Across the EU, roughly 300,000 tonnes of batteries enter the market annually. Collection rates for household batteries account for approximately 50%. Many still end up in mixed waste streams or embedded in consumer products. Lithium-ion batteries, now almost omnipresent in common electronics, pose fire hazards during transport and processing.
Industry response
Saubermacher announced the opening of what Andreas Opel called “Europe’s most modern recycling plant” early next year. The facility will process 50,000 tonnes of batteries annually, using AI-driven sorting to achieve 99% accuracy and advanced fire protection systems.
Cylib, represented by Verena Fuchs, is scaling up its proprietary water-based recycling process, which recovers lithium and graphite with 90% efficiency and an 80% lower carbon footprint compared to conventional methods. After validating its technology through more than 35 industrial projects, the company is preparing its first large-scale plant in Germany, capable of processing feedstock equivalent to 140,000 EV batteries per year. Cylib’s approach reduces chemical use, recirculates water and produces high-purity raw materials, aiming to meet EU targets on recycled content.
“If you don’t get 99% quality in sorting, you will never get raw material purity for reuse,” Opel said, underlining the technical complexity of the task – a challenge numerous members of the Cluster Hub are currently addressing.
EU-funded R&I , collaboration and strategy
Eleonora Cali (Rina Consulting), speaking for the Materials for Batteries Hub underlined that circularity cannot be achieved in isolation – a central idea that generated the hub in the first place. Twenty minutes proved to be a challenge to deliver a presentation of each of the 24 members of the hub. The platform connects projects working on different cross-sectorial aspects of the battery value chain, from battery passports, automated dismantling, to reverse logistics and material recovery. Eleonora brought concrete examples how EU-funded projects like BATRAW, FREE4LIB, CICERO, RENOVATE, RESPECT and GR4FITE3 address these aspects hands-on.
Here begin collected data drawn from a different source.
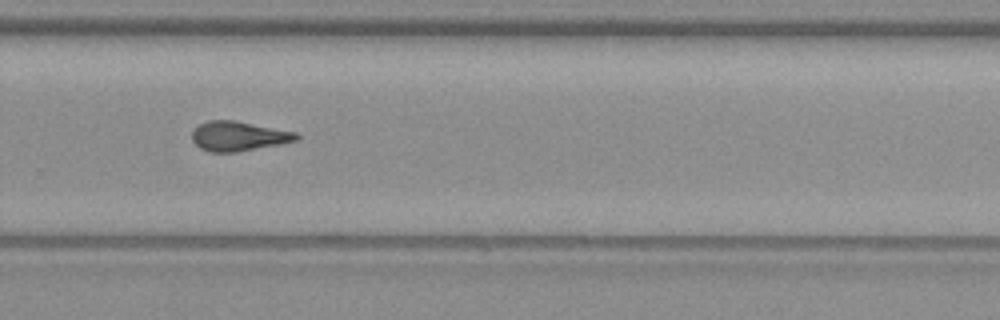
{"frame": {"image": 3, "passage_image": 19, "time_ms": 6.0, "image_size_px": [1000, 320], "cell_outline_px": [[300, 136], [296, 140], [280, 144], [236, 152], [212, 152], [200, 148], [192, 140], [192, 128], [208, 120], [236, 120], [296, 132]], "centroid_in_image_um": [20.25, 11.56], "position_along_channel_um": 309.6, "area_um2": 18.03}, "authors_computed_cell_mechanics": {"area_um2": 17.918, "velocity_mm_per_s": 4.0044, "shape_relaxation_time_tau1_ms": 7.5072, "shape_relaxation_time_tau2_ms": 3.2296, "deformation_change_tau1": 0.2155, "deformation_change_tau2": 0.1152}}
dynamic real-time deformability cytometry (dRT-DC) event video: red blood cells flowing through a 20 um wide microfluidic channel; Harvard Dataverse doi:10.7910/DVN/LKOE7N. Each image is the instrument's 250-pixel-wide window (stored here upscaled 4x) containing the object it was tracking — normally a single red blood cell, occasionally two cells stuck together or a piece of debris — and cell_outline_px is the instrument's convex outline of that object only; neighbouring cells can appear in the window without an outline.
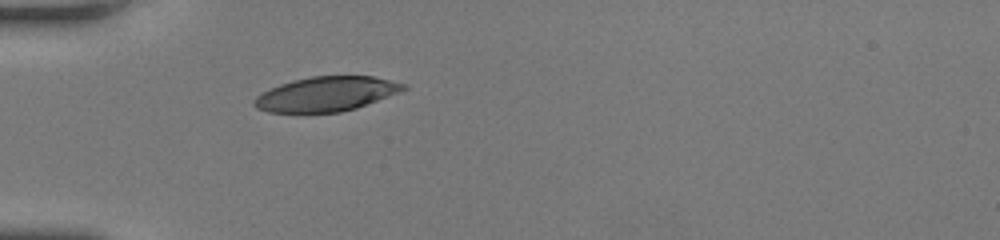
{"species": "human", "species_latin": "Homo sapiens", "temperature_condition": "room temperature", "stored_images_in_passage": 35, "camera_frame_rate_fps": 3000, "um_per_image_px": 0.085, "donor": {"sex": "female"}, "frame": {"image": 1, "passage_image": 1, "time_ms": 0.0, "image_size_px": [1000, 240], "cell_outline_px": [[408, 88], [400, 92], [356, 108], [340, 112], [268, 112], [256, 108], [252, 104], [252, 100], [256, 96], [280, 84], [312, 76], [372, 76], [404, 84]], "centroid_in_image_um": [27.72, 7.99], "position_along_channel_um": 57.3, "area_um2": 29.71}}
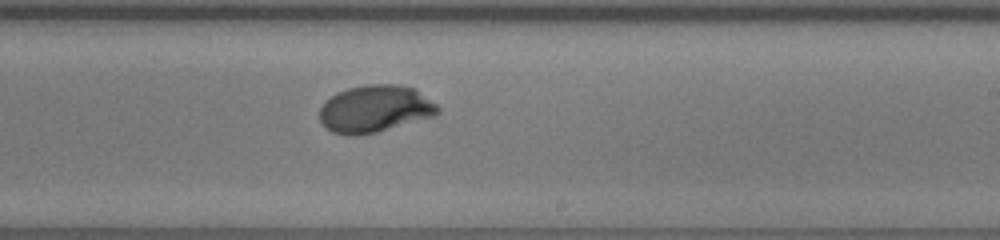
{"frame": {"image": 2, "passage_image": 16, "time_ms": 5.0, "image_size_px": [1000, 240], "cell_outline_px": [[440, 112], [436, 116], [376, 132], [352, 136], [344, 136], [332, 132], [324, 128], [320, 120], [320, 108], [336, 92], [348, 88], [368, 84], [396, 84], [416, 88], [436, 104], [440, 108]], "centroid_in_image_um": [31.89, 9.26], "position_along_channel_um": 257.1, "area_um2": 32.71}}
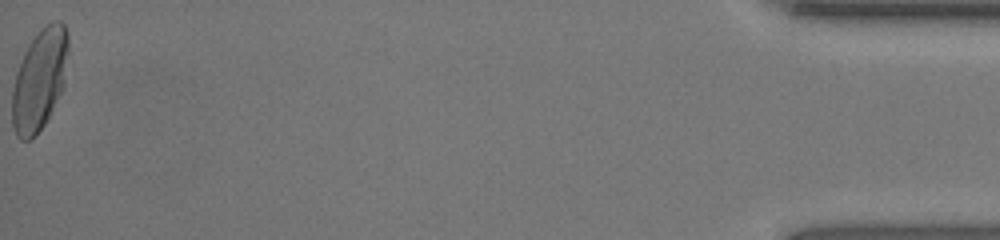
{"frame": {"image": 3, "passage_image": 35, "time_ms": 11.333, "image_size_px": [1000, 240], "cell_outline_px": [[68, 52], [64, 88], [44, 124], [36, 136], [28, 140], [20, 140], [16, 136], [12, 124], [12, 92], [16, 72], [24, 52], [32, 40], [52, 20], [60, 20], [64, 24], [68, 36]], "centroid_in_image_um": [3.37, 6.8], "position_along_channel_um": 431.8, "area_um2": 33.06}, "authors_computed_cell_mechanics": {"area_um2": 31.79, "velocity_mm_per_s": 4.235, "shape_relaxation_time_tau1_ms": 2.7076, "shape_relaxation_time_tau2_ms": null, "deformation_change_tau1": 0.1843, "deformation_change_tau2": null}}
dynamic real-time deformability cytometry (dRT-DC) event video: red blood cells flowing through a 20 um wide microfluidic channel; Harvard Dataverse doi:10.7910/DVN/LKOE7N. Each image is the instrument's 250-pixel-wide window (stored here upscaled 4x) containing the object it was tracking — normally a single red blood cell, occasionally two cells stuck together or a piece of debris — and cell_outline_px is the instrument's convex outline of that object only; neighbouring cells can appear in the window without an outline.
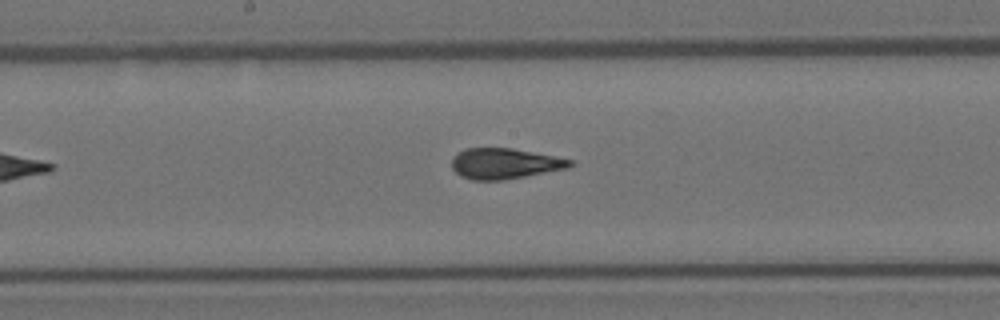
{"species": "Egyptian fruit bat (a non-hibernating species)", "species_latin": "Rousettus aegyptiacus", "temperature_condition": "room temperature", "stored_images_in_passage": 8, "camera_frame_rate_fps": 3000, "um_per_image_px": 0.085, "animal": {"sex": "female"}, "frame": {"image": 1, "passage_image": 8, "time_ms": 2.333, "image_size_px": [1000, 320], "cell_outline_px": [[576, 164], [568, 168], [504, 180], [472, 180], [460, 176], [452, 168], [452, 156], [464, 148], [512, 148], [556, 156], [572, 160]], "centroid_in_image_um": [42.89, 13.9], "position_along_channel_um": 205.3, "area_um2": 21.27}}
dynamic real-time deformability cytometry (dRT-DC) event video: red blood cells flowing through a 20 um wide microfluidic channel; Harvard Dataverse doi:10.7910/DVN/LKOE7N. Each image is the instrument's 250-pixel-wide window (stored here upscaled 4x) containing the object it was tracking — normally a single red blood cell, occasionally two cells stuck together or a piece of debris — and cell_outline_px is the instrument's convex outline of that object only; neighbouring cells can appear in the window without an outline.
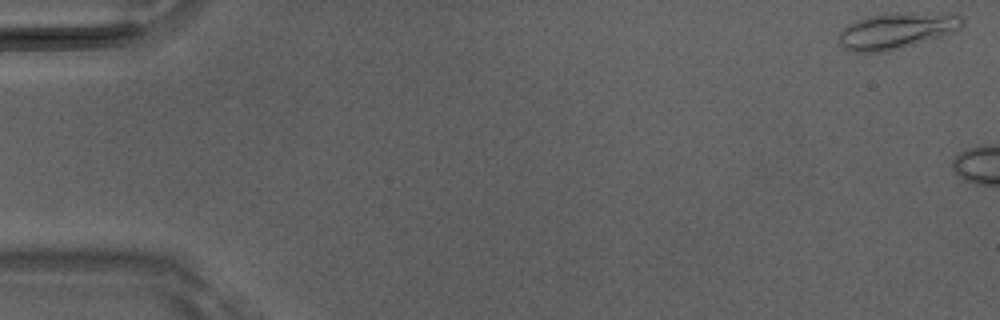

The other cluster, titled Circular Battery, presented by Jefferson Palas (EURECAT), introduced other EU-funded initiatives: BatteReverse, RECIRCULATE, REBELION and REINFORCE, each addressing Europe’s end-of-life battery challenge. Similar to the Materials for batteries Hub, Circular Battery focuses on similar topics: standardising dismantling processes, improving safety during handling and transport, and creating digital tools like battery passports for traceability. Key innovations include automated dismantling, second-life models and protocols to reduce fire risks.
Speakers called for:
- accelerated permitting for recycling infrastructures. In China, you can build a recycling plant in six months. In Europe, six months is not even enough to submit a permit,” Opel warned.
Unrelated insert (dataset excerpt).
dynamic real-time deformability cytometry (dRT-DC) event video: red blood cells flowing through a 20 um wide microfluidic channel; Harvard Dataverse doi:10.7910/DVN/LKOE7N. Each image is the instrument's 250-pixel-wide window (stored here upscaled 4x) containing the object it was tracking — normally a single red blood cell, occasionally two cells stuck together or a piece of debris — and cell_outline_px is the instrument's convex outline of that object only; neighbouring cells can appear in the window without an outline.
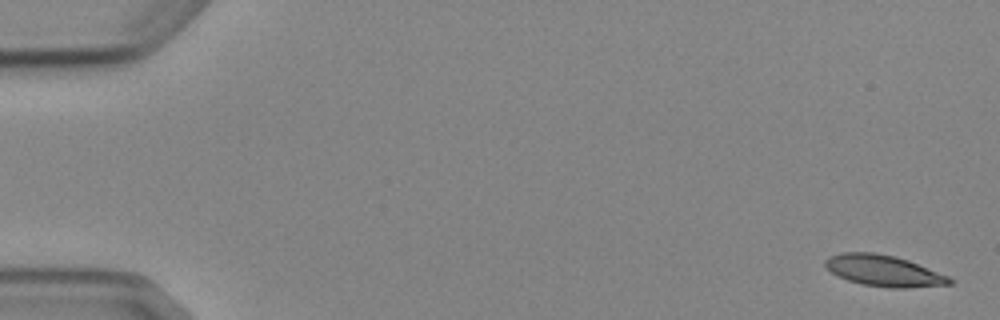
{"species": "Egyptian fruit bat (a non-hibernating species)", "species_latin": "Rousettus aegyptiacus", "temperature_condition": "cold", "stored_images_in_passage": 5, "camera_frame_rate_fps": 3000, "um_per_image_px": 0.085, "animal": {"sex": "female"}, "frame": {"image": 1, "passage_image": 1, "time_ms": 0.0, "image_size_px": [1000, 320], "cell_outline_px": [[956, 280], [952, 284], [908, 288], [888, 288], [864, 284], [848, 280], [832, 272], [824, 264], [824, 260], [828, 256], [840, 252], [876, 252], [896, 256], [908, 260], [948, 276]], "centroid_in_image_um": [75.13, 23.0], "position_along_channel_um": 9.9, "area_um2": 22.66}}
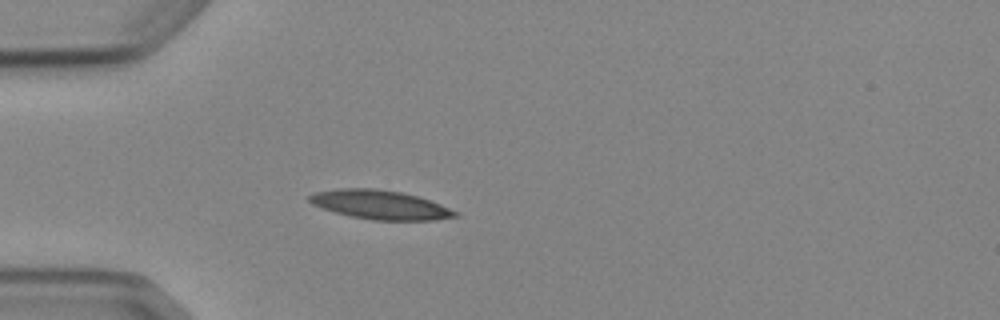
{"frame": {"image": 2, "passage_image": 5, "time_ms": 4.667, "image_size_px": [1000, 320], "cell_outline_px": [[460, 216], [432, 220], [372, 220], [352, 216], [336, 212], [312, 204], [308, 200], [308, 196], [316, 192], [340, 188], [376, 188], [400, 192], [416, 196], [440, 204], [460, 212]], "centroid_in_image_um": [32.34, 17.4], "position_along_channel_um": 52.7, "area_um2": 24.45}}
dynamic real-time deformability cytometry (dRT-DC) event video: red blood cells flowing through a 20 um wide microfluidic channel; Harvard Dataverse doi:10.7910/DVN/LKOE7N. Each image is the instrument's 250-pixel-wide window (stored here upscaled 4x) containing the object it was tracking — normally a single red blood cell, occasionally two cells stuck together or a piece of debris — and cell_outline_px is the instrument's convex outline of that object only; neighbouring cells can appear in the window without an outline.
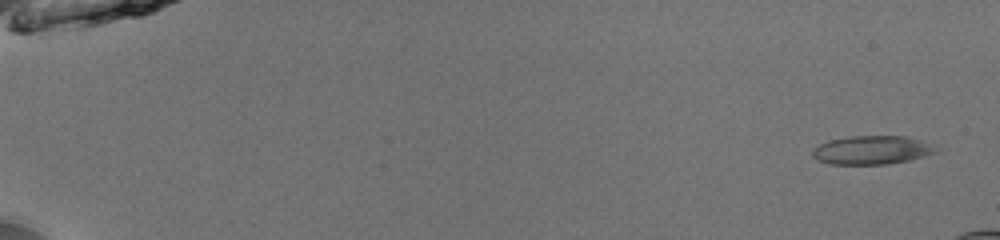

- enforcement of design-for-recycling standards in new battery regulations.
- support for industrial scale-up through funding but also simplified regulation.
- call to impose all possible measures to prevent black mass from exiting Europe, already reinforced by its recent classification as hazardous waste.
Probably one of the messages we take with us and integrate it to our initiatives’ objectives is that policies like the EU’s Critical Raw Materials Act, Battery Regulation and now recently adopted ReSourceEU provide the framework. What is needed now is execution at speed.